Among the records, which lines hold the word "JSON"? Pick them out.

+--

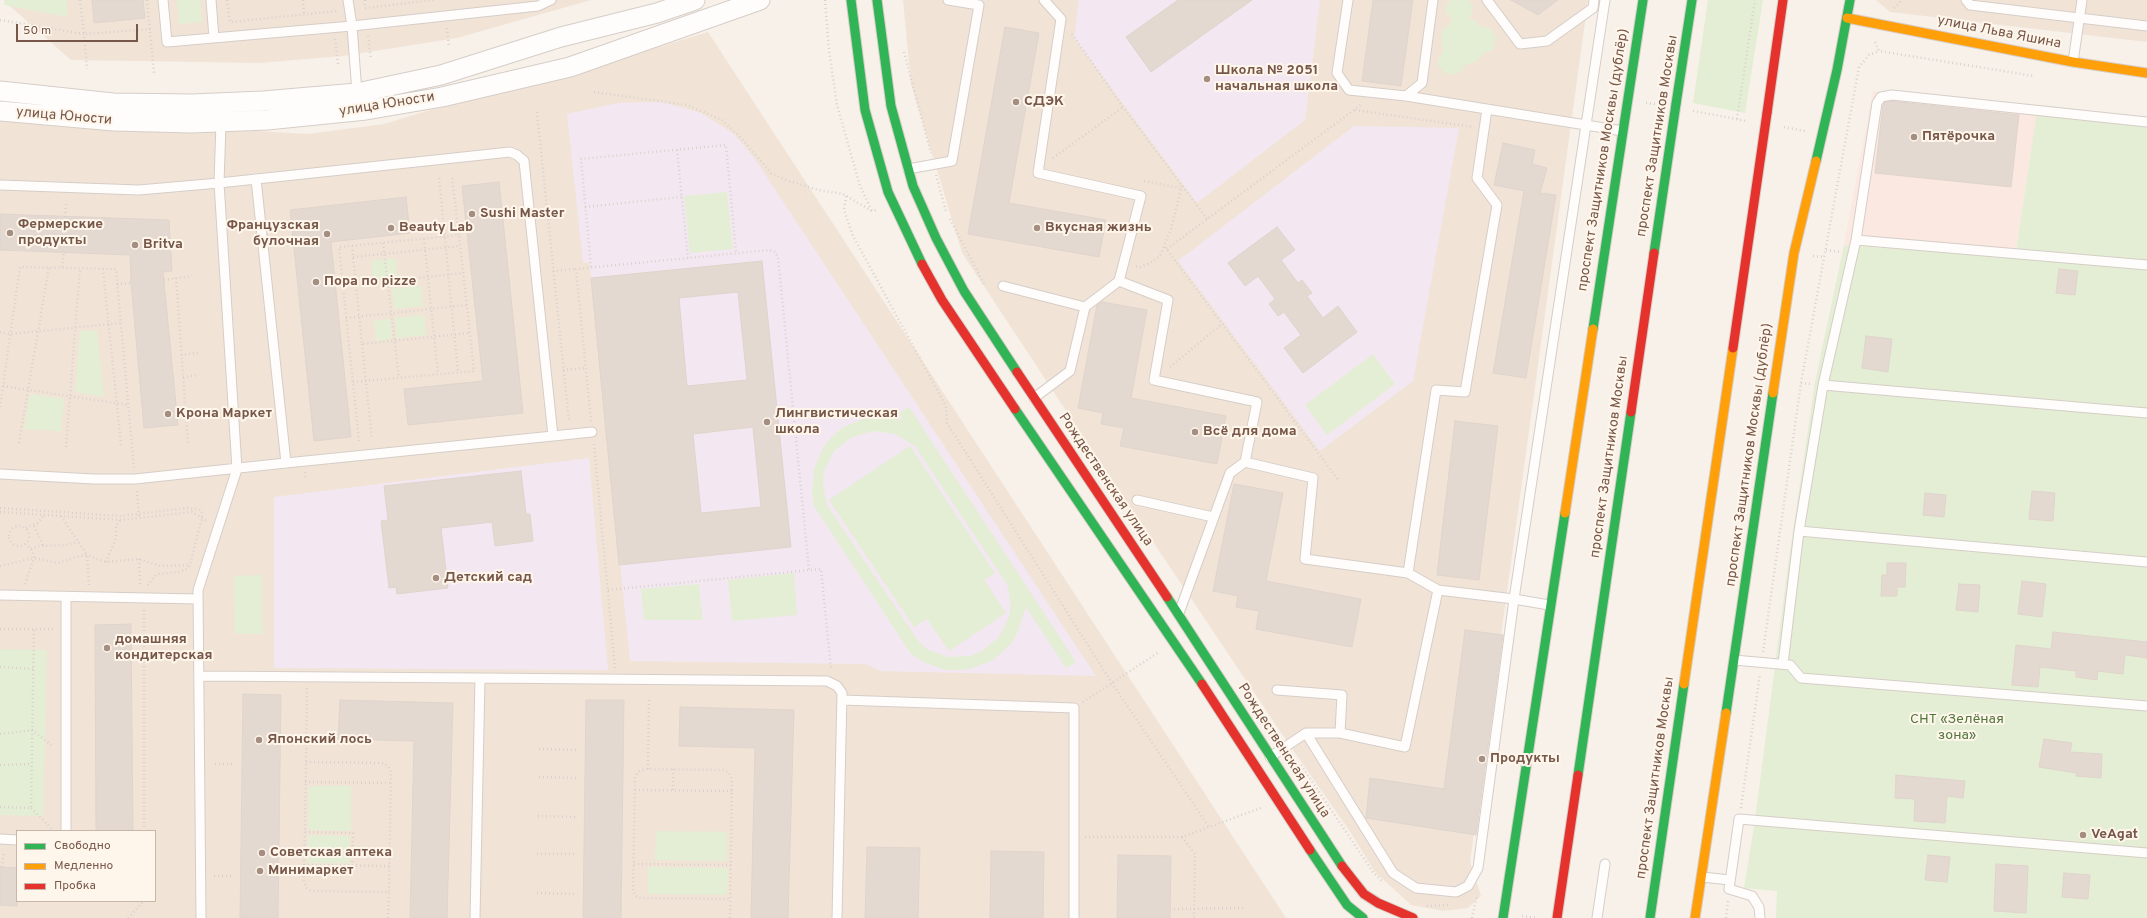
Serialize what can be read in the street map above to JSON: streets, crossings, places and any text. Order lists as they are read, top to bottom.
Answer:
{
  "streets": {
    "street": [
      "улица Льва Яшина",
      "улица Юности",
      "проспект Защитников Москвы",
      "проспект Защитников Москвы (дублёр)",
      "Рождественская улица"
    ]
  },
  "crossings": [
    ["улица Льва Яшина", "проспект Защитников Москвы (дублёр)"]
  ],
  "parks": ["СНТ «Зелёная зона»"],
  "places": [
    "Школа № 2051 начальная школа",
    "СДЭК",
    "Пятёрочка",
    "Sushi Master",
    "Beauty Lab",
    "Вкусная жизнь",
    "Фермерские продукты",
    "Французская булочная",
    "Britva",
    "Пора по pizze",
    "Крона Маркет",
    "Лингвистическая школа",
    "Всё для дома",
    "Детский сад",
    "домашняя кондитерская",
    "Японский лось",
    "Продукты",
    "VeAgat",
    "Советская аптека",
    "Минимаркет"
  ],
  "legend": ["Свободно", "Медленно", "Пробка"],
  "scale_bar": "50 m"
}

+--

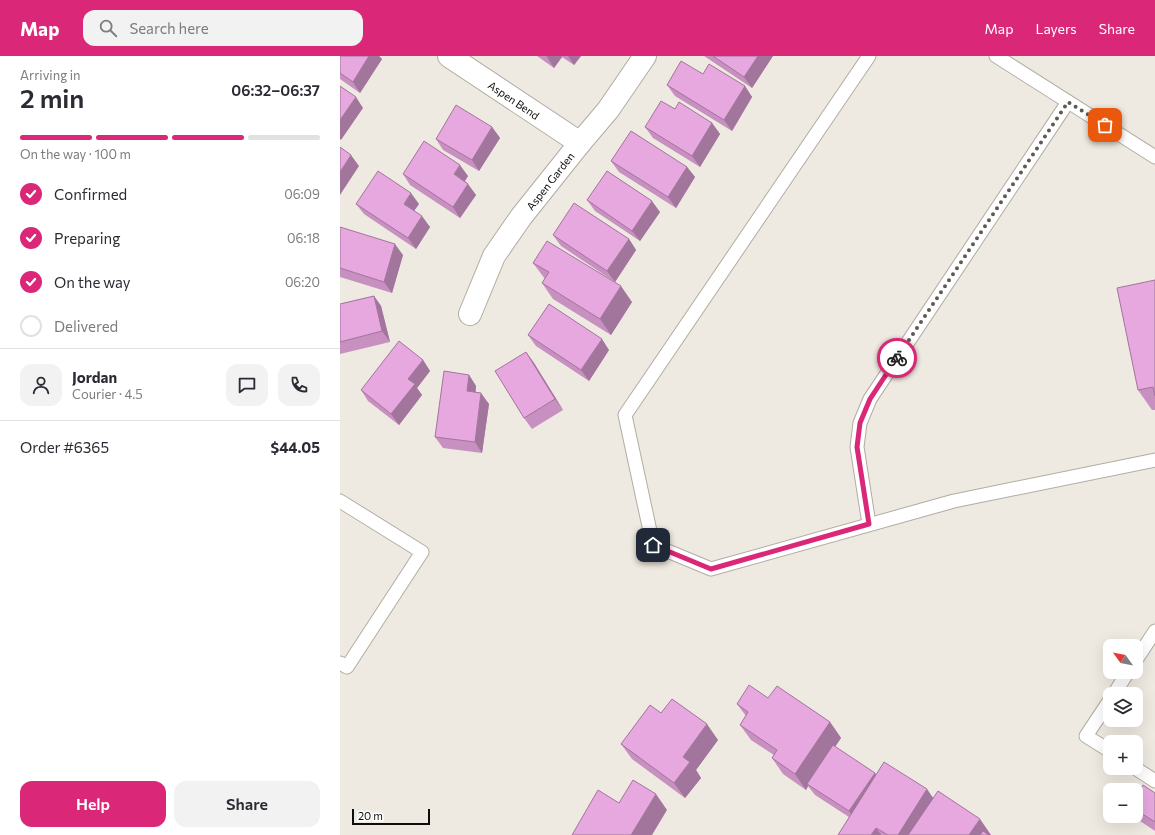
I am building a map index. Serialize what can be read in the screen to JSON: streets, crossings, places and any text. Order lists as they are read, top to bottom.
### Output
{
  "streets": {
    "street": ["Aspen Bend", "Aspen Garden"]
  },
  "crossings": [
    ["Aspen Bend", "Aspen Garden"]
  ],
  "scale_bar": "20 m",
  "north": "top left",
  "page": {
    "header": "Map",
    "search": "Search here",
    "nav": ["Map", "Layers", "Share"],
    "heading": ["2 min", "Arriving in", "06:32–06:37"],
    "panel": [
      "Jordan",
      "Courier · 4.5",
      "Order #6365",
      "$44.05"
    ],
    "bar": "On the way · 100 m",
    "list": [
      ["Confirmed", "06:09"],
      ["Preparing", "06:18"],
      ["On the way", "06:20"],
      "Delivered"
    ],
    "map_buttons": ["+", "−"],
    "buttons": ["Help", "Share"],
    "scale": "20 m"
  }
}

+--

RESULT:
Serialize what can be read in the street map above to JSON: streets, crossings, places and any text. Order lists as they are read, top to bottom.
I am building a map index. Serialize what can be read in the screen to JSON: streets, crossings, places and any text. Order lists as they are read, top to bottom.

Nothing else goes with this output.